--- What you should do ---
Where an image occurs, skip it and print the rest of the records verbatim.
##### Data to examine
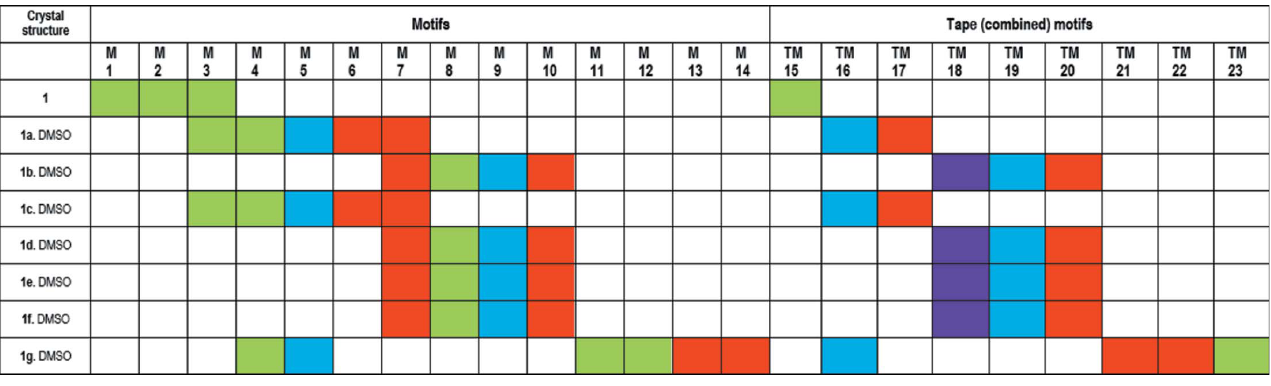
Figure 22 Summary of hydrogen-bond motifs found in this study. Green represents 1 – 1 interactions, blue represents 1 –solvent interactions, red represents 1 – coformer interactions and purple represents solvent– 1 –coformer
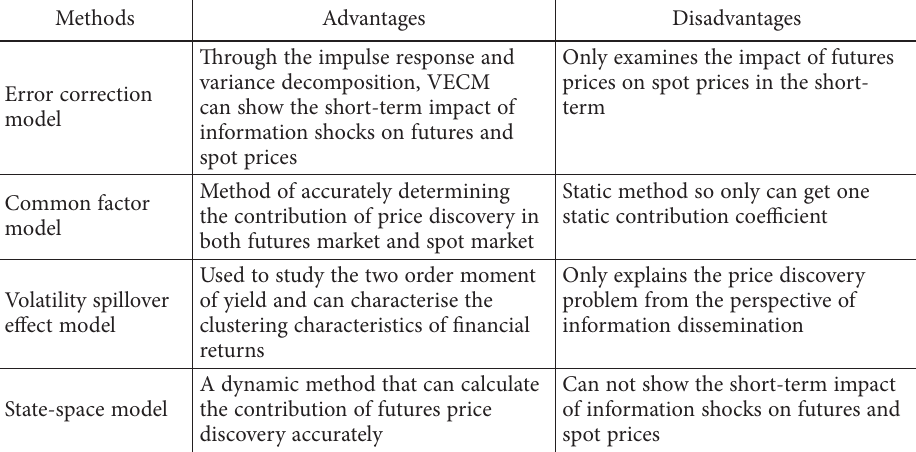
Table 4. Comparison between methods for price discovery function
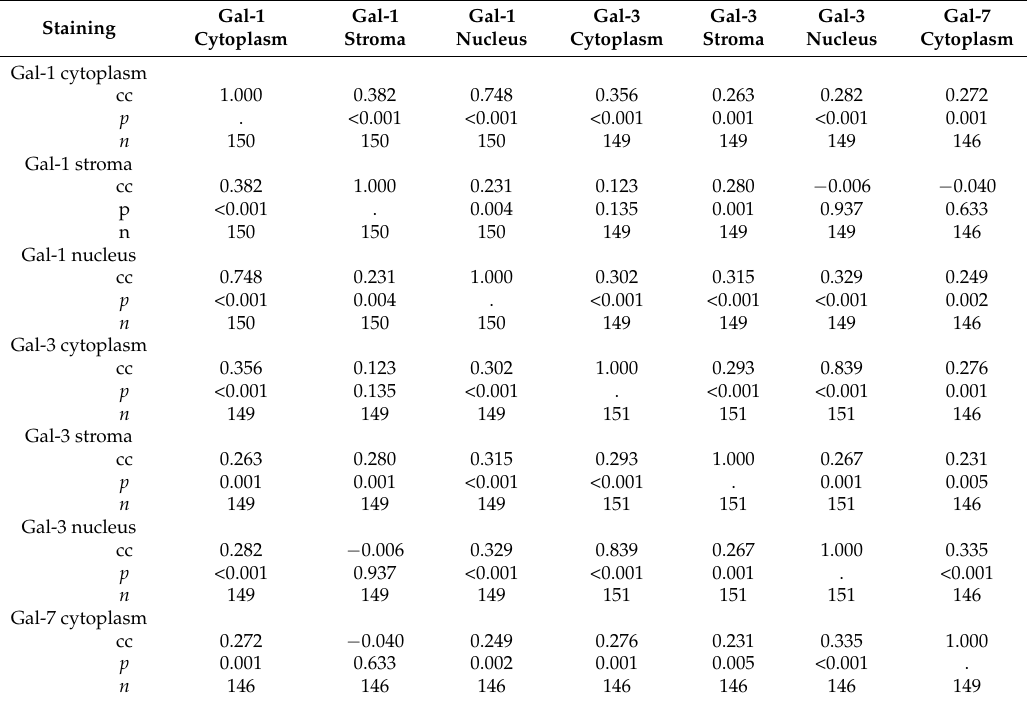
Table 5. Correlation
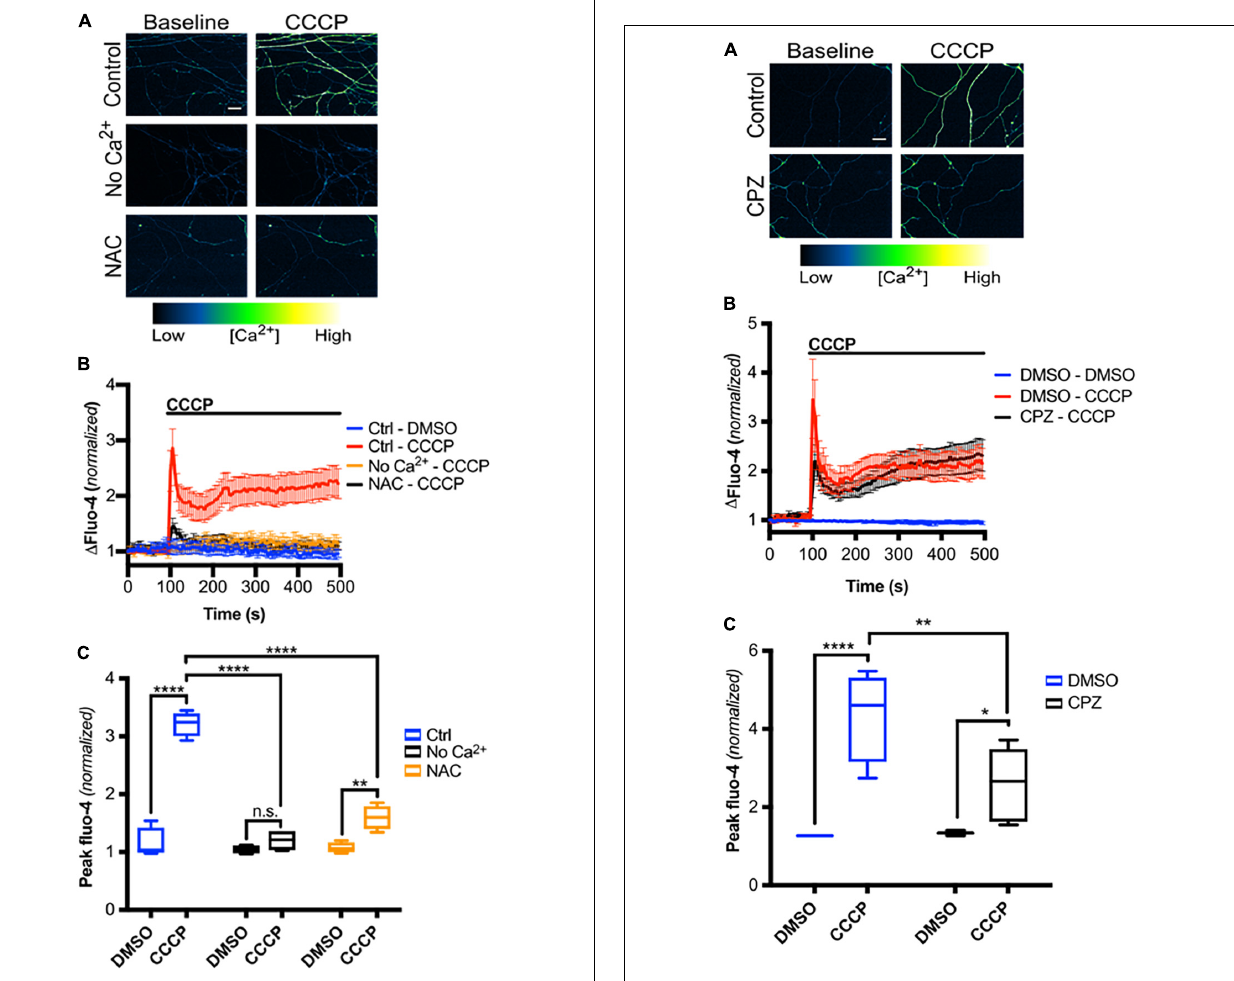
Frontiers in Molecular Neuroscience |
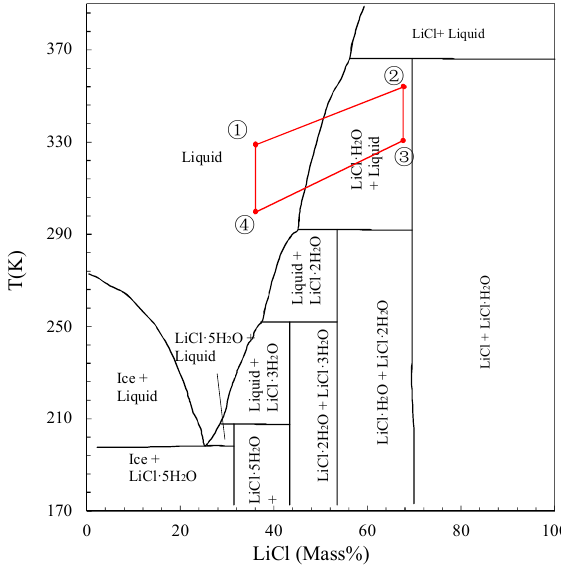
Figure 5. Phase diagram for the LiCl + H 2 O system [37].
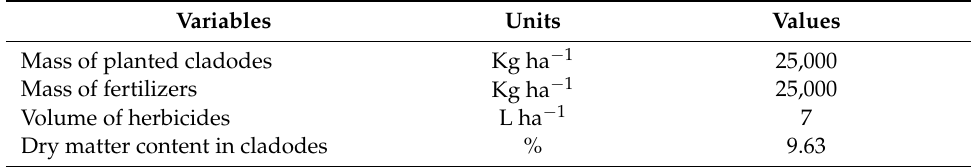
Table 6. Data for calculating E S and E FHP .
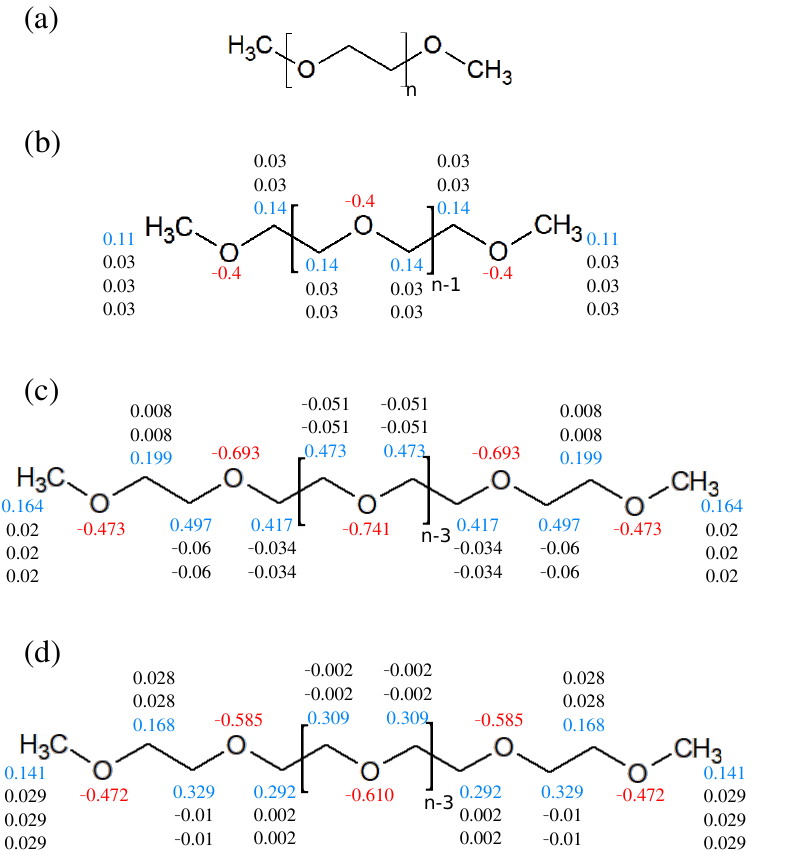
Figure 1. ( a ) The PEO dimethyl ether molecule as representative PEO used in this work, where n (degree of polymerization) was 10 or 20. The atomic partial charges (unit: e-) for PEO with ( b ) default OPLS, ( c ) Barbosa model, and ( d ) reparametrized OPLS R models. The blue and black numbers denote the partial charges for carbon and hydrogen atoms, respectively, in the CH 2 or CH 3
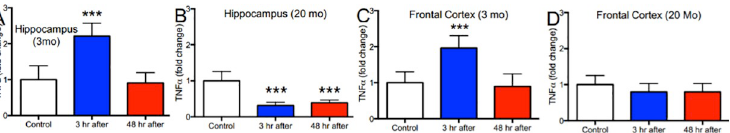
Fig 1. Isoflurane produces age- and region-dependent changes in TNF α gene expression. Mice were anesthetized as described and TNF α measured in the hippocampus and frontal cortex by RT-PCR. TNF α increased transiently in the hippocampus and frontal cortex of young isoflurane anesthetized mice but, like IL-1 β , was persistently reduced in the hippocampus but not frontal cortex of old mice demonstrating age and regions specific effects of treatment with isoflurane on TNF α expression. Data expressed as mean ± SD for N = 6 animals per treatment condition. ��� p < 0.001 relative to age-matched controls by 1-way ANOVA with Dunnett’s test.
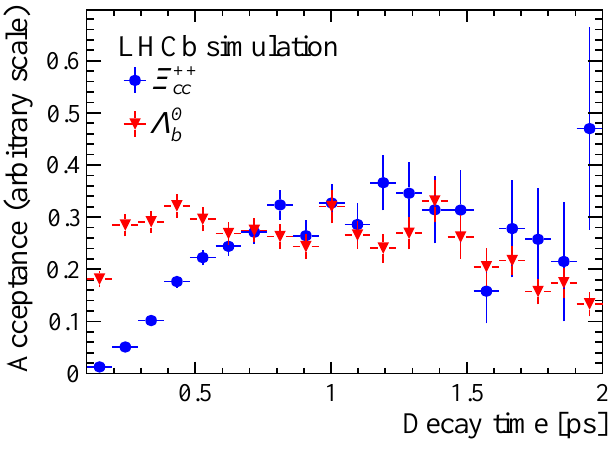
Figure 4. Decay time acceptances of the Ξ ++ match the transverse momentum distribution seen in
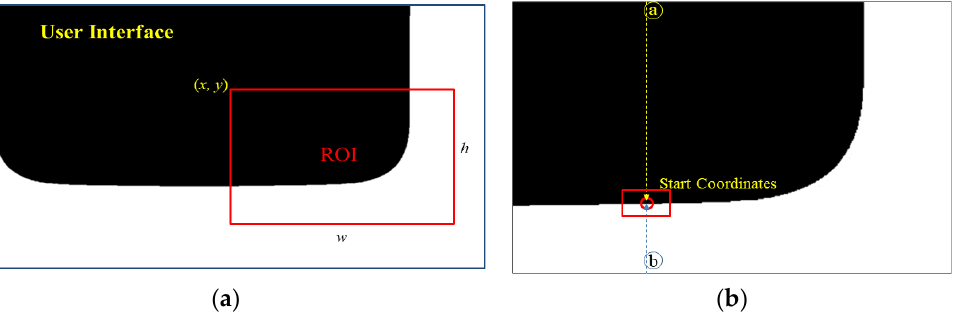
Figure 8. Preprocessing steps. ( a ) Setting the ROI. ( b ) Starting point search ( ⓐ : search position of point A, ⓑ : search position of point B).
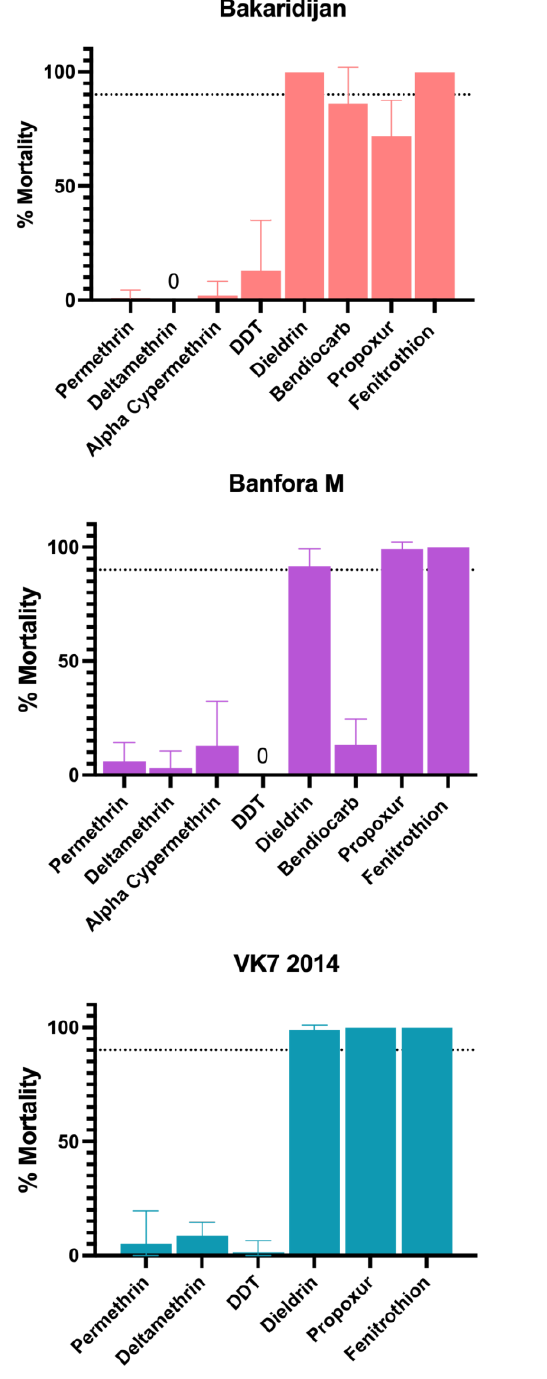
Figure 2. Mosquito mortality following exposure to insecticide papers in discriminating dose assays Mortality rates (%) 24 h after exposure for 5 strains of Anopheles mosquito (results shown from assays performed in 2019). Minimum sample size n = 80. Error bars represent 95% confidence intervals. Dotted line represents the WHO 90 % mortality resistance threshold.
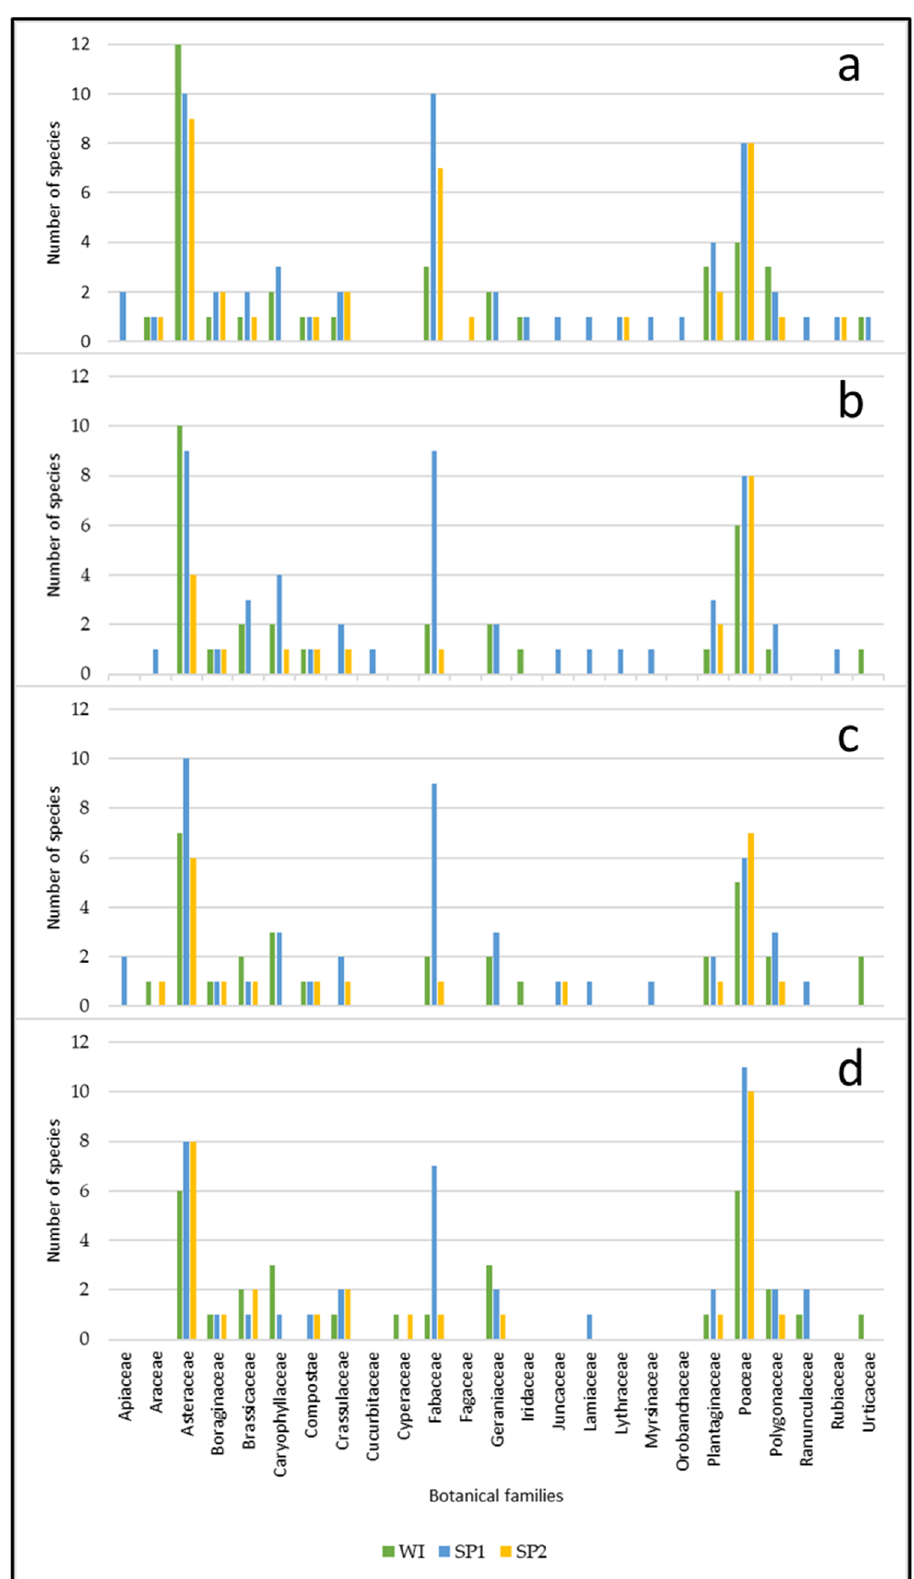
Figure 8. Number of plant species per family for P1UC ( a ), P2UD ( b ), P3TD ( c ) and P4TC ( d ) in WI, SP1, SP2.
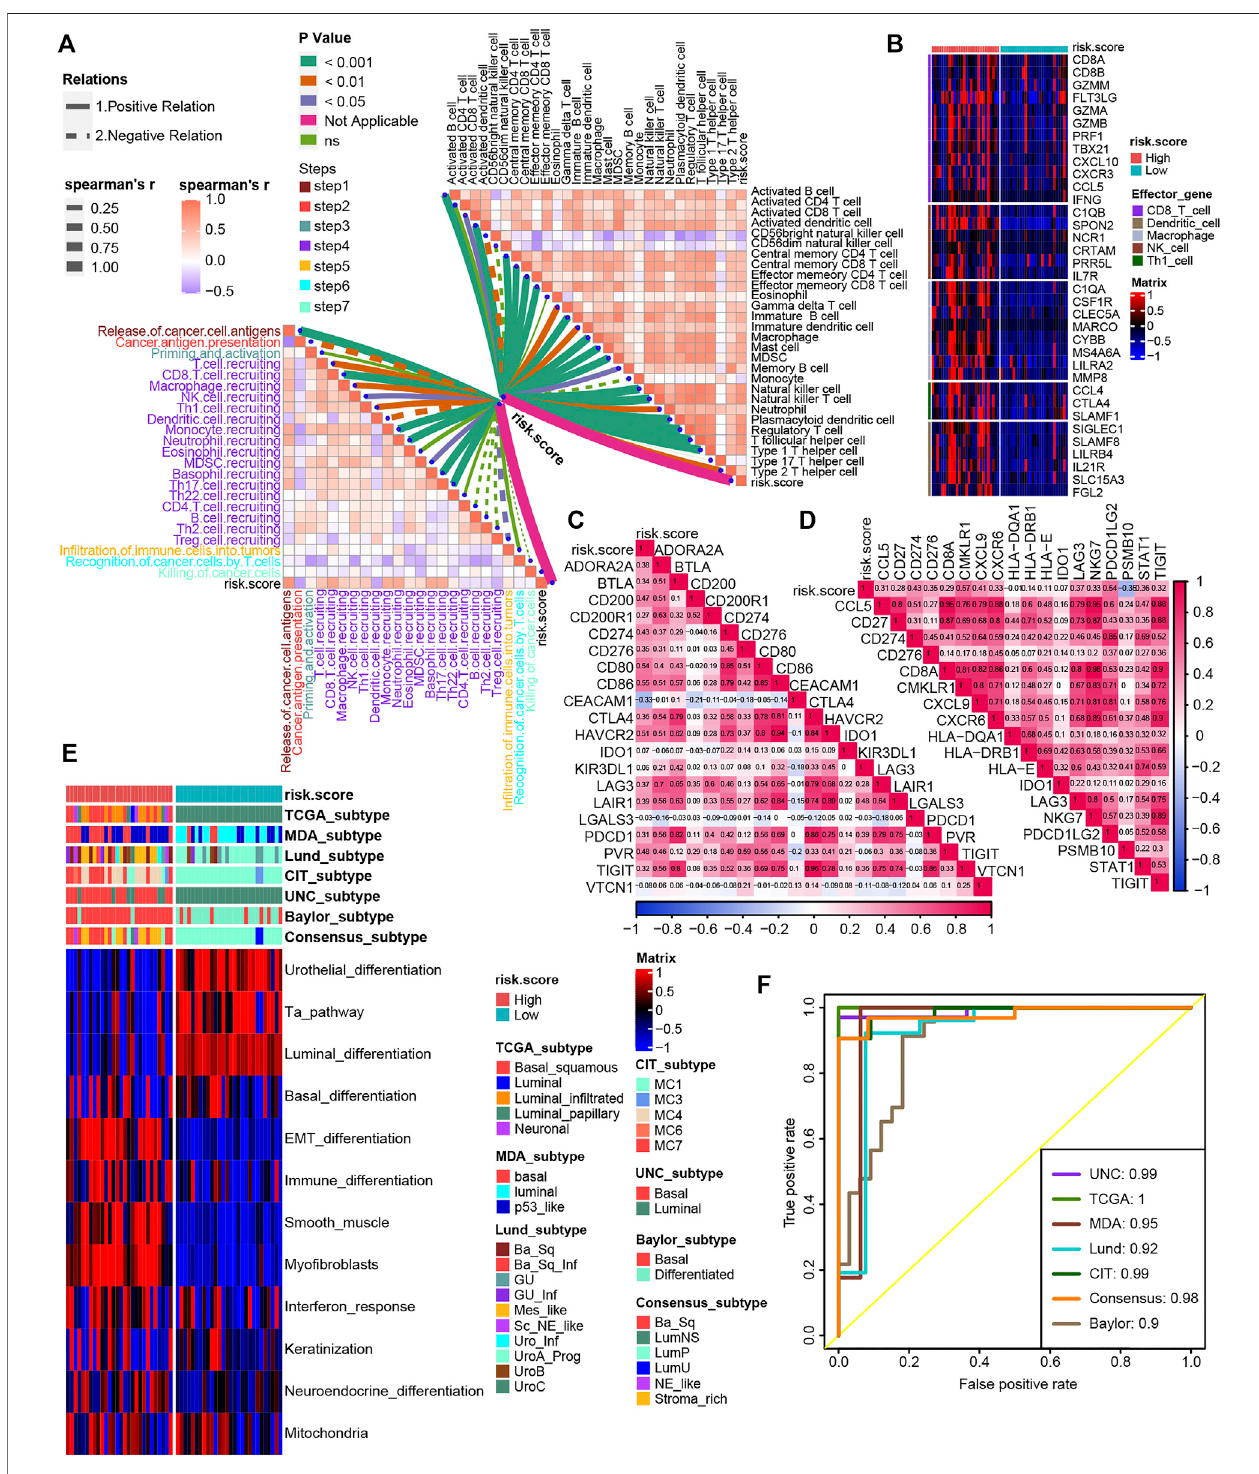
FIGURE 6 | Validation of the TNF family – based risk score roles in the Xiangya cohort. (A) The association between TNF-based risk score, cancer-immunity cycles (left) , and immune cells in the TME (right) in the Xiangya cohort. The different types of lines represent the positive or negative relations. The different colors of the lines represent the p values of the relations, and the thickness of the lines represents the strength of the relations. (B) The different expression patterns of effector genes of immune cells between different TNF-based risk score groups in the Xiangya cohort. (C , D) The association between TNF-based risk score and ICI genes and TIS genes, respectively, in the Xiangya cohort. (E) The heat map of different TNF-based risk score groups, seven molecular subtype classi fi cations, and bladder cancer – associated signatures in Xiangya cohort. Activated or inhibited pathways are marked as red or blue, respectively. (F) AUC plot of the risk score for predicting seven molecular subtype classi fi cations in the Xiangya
##########
--- Written solution ---
Figure 22 Summary of hydrogen-bond motifs found in this study. Green represents 1 – 1 interactions, blue represents 1 –solvent interactions, red represents 1 – coformer interactions and purple represents solvent– 1 –coformer
Table 4. Comparison between methods for price discovery function
Table 5. Correlation
Frontiers in Molecular Neuroscience |
Figure 5. Phase diagram for the LiCl + H 2 O system [37].
Table 6. Data for calculating E S and E FHP .
Figure 1. ( a ) The PEO dimethyl ether molecule as representative PEO used in this work, where n (degree of polymerization) was 10 or 20. The atomic partial charges (unit: e-) for PEO with ( b ) default OPLS, ( c ) Barbosa model, and ( d ) reparametrized OPLS R models. The blue and black numbers denote the partial charges for carbon and hydrogen atoms, respectively, in the CH 2 or CH 3
Fig 1. Isoflurane produces age- and region-dependent changes in TNF α gene expression. Mice were anesthetized as described and TNF α measured in the hippocampus and frontal cortex by RT-PCR. TNF α increased transiently in the hippocampus and frontal cortex of young isoflurane anesthetized mice but, like IL-1 β , was persistently reduced in the hippocampus but not frontal cortex of old mice demonstrating age and regions specific effects of treatment with isoflurane on TNF α expression. Data expressed as mean ± SD for N = 6 animals per treatment condition. ��� p < 0.001 relative to age-matched controls by 1-way ANOVA with Dunnett’s test.
Figure 4. Decay time acceptances of the Ξ ++ match the transverse momentum distribution seen in
Figure 8. Preprocessing steps. ( a ) Setting the ROI. ( b ) Starting point search ( ⓐ : search position of point A, ⓑ : search position of point B).
Figure 2. Mosquito mortality following exposure to insecticide papers in discriminating dose assays Mortality rates (%) 24 h after exposure for 5 strains of Anopheles mosquito (results shown from assays performed in 2019). Minimum sample size n = 80. Error bars represent 95% confidence intervals. Dotted line represents the WHO 90 % mortality resistance threshold.
Figure 8. Number of plant species per family for P1UC ( a ), P2UD ( b ), P3TD ( c ) and P4TC ( d ) in WI, SP1, SP2.
FIGURE 6 | Validation of the TNF family – based risk score roles in the Xiangya cohort. (A) The association between TNF-based risk score, cancer-immunity cycles (left) , and immune cells in the TME (right) in the Xiangya cohort. The different types of lines represent the positive or negative relations. The different colors of the lines represent the p values of the relations, and the thickness of the lines represents the strength of the relations. (B) The different expression patterns of effector genes of immune cells between different TNF-based risk score groups in the Xiangya cohort. (C , D) The association between TNF-based risk score and ICI genes and TIS genes, respectively, in the Xiangya cohort. (E) The heat map of different TNF-based risk score groups, seven molecular subtype classi fi cations, and bladder cancer – associated signatures in Xiangya cohort. Activated or inhibited pathways are marked as red or blue, respectively. (F) AUC plot of the risk score for predicting seven molecular subtype classi fi cations in the Xiangya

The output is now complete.